2018 dann verkündeten Madrugada nicht nur, dass neben Sivert Høyem und Frode Jacobsen nun auch wieder der 2002 ausgestiegene Drummer Jon Lauvland Pettersen als drittes Gründungsmitglied zur Band zurück gekehrt sei, zur Feier des 20-jährigen Jubiläums von “Industrial Silence” wurde für 2019 eine ausgedehnte Comeback-Tournee angekündigt, die mit fast 100 gefeierten Konzerten ihr größte und erfolgreichste werden sollte. Sivert Høyem erinnert sich: “Es war, als sich ob das letzte Puzzleteil an seinem Platz eingefügt hätte. Ich hatte mich auf der Bühne noch nie so wohl gefühlt. Es war überhaupt kein Stress, ganz anders als früher, wo ich immer großen Stress empfunden habe.”
Das Trio gewann den Spaß am gemeinsamen Musizieren zurück und wollte das Momentum nutzen, so rasch wie möglich neue Songs zu erarbeiten und ins Studio zu gehen. So ging es im Dezember 2019 von der Bühne direkt zurück in den Proberaum. “Wir hatten einen engen Zeitplan”, berichtet Frode Jacobsen. “Wir buchten uns Ende Februar im Sunset Sound Studio in Los Angeles ein und hatten etwa anderthalb Monate Zeit, um das Material zu entwickeln und in Form zu bringen. Es lief wie am Schnürchen. Wir waren immer noch high vom Touren und nahmen diese Energie mit in die Aufnahmekabine.”
“Jeder von uns brachte Melodien und Ideen ein, was dem Kreativprozess sehr zuträglich war”, fügt Høyem hinzu. “Und dann schauten wir einfach, wohin es uns treibt. Wir hatten das ‘Industrial Silence’-Album noch in den Venen, nachdem wir es auf der Tournee live gespielt hatten, und ich hatte das Gefühl, dass es eine direkte Verbindung zu unseren prägenden Jahren gab. Egal, was wir anfassten – es klang am Ende nach Madrugada.” Im eigenen Proberaum/Studio in Oslo und einem anderen Studio 45 Minuten außerhalb der Stadt wurde an Songs gefeilt, gefolgt von einer weiteren Woche des Feinschliffs in Berlin.
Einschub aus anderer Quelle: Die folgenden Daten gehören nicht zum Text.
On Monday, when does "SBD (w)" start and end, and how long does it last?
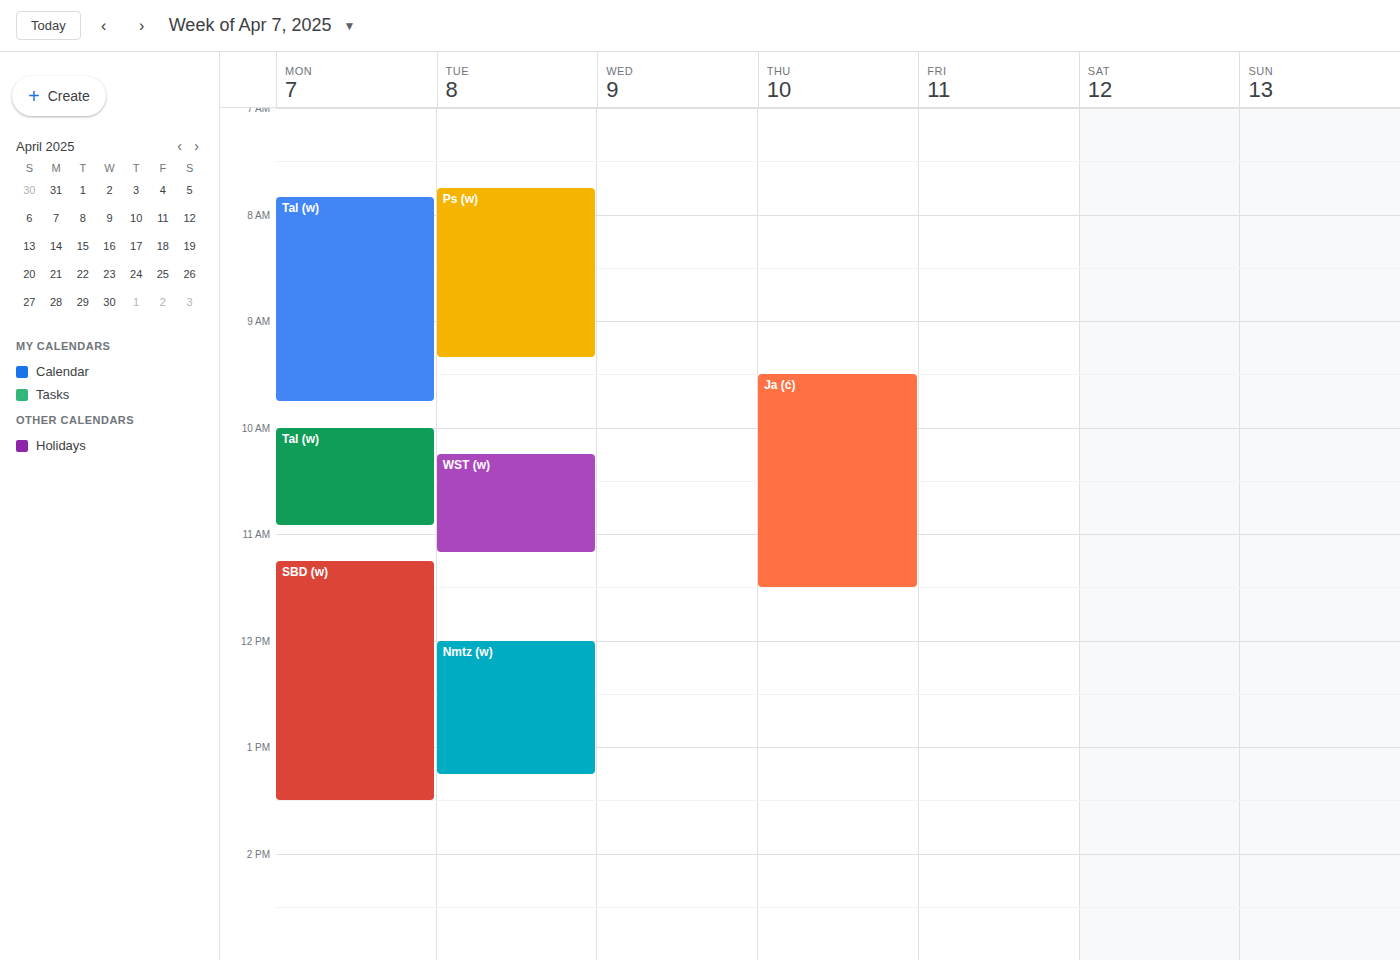
11:15 to 13:30, 2 hours 15 minutesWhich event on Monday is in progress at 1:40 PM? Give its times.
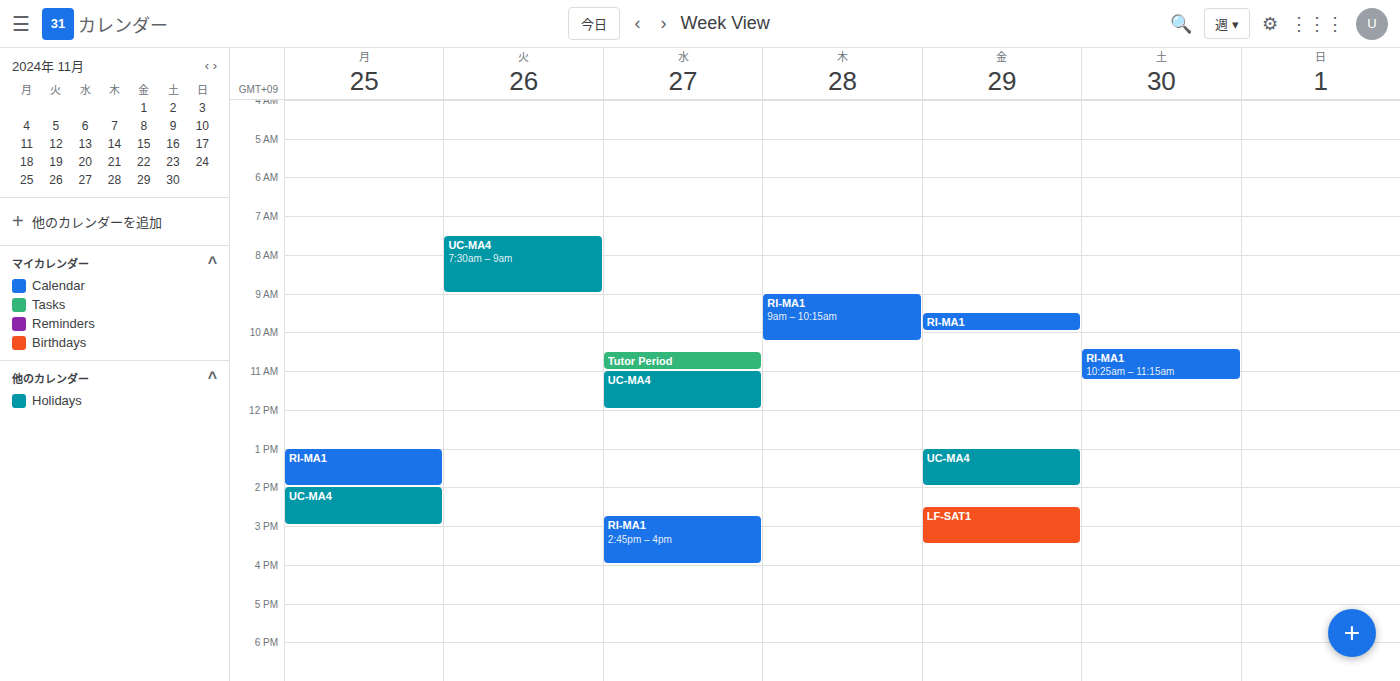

Auf den 59 Minuten des Longplayers beglücken uns die Norweger mit zwölf Songs in bester Madrugada-Manier. Als Opener fungiert das tolle, intensive “Nobody Loves You Like I Do”, das als erster Vorbote ja bereits im September 2021 voraus geschickt wurde. Mit leicht düsterer Melancholie betört uns Sivert Høyem, wenn er in der getragenen Strophe eindringlich “You give yourself away” singt, um dann im rockigeren Refrain energetisch zu versichern, dass er mehr Liebe bietet als andere.
Mit der ersten Single führten uns die Jungs auch gleich in ihr Album-begleitendes “Vesterålen Project” ein, für das sie in ihrer Heimatprovinz Nordland im Norden Norwegens neun Musikvideos aufnahmen. Sie reisten auf die Vesterålen, um an neun verschiedenen Orten zu drehen – sechs Videos davon zu neuen Songs des Albums, drei zu ausgewählten Klassikern aus dem Backkatalog der Band wie “Majesty” aus dem 2002er-Album “Grit”.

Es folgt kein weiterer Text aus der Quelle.